Content you provide through the website
All the information you provide through the website is processed by FUMBBL. This includes things such as forum posts, private message posts, blog entries, team and player names and biographies and news comments. Data provided this way is visible by other people on the website and in most cases public even to individuals without accounts (not including private messages), and as such are considered of public interest. If direct personal information is posted in public view, you can contact moderators to resolve this. Match records are also considered content in this context, and is also considered of public interest. This data is collected as the primary purpose of the website and it is of course entirely up to you how much of this is provided to FUMBBL.
Third party sharing
Some of the public data is available through a public (*i.e. unauthenticated*) API, which shares some of the information provided by FUMBBL users in a way suitable for third-party websites and services to process.

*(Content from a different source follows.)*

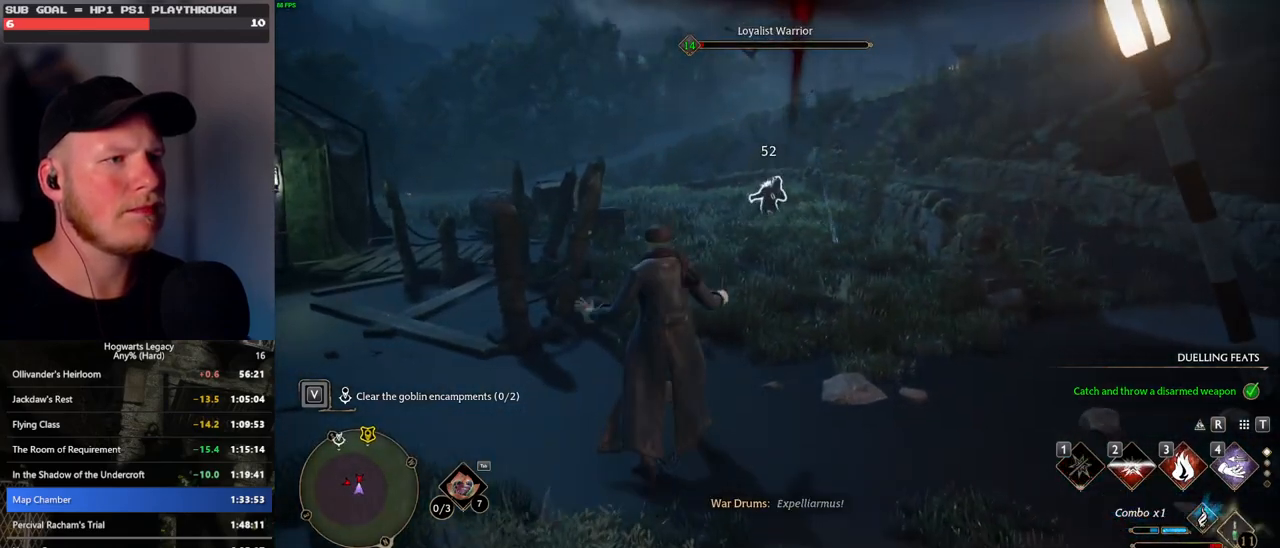
{"keys": ["w", "z"], "mouse": [], "events": [[167, "z", "down"], [217, "z", "up"], [400, "z", "down"]]}
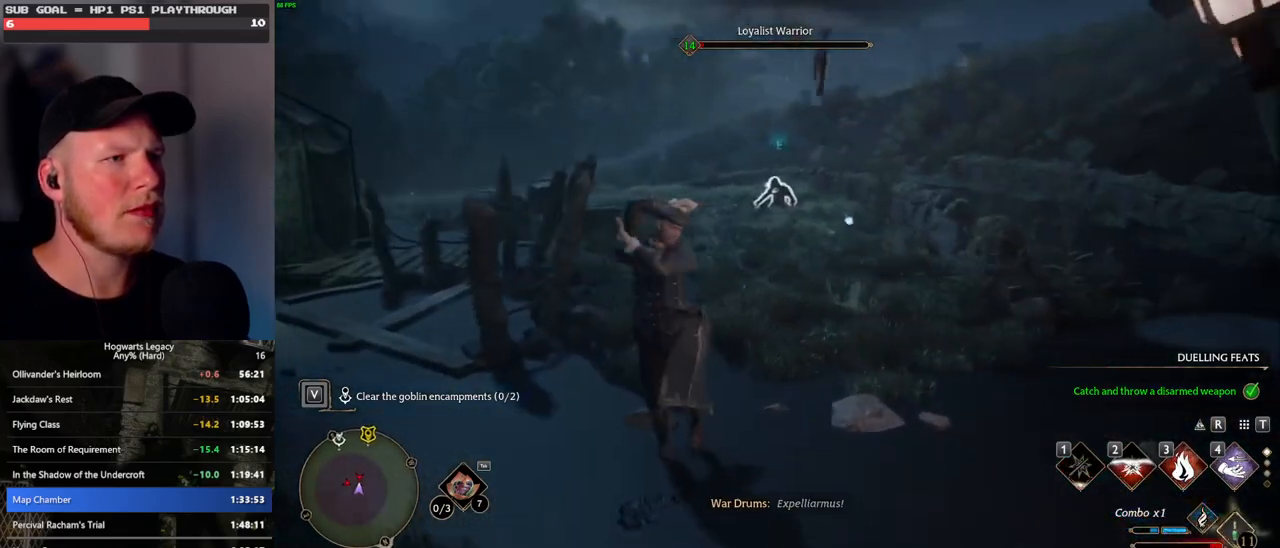
{"keys": ["w"], "mouse": [], "events": [[17, "z", "up"]]}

The data available through the unauthenticated API is considered non-personal as it only reflects information that is public by its nature on the website. The authenticated API will only show information connected to the authenticated account.
I conclude that since the match data is already considered public content, there is no harm in collecting this public data in a structured dataset and placing this data in a public repository. The final step is then to decide what others are allowed to do with this data. In practice, this means choosing a license under which to release the dataset. I decided to choose a CC0 license: this places the data in the public domain, and people can use the dataset as they wish. Citing or mentioning the source of the data would still be appreciated of course.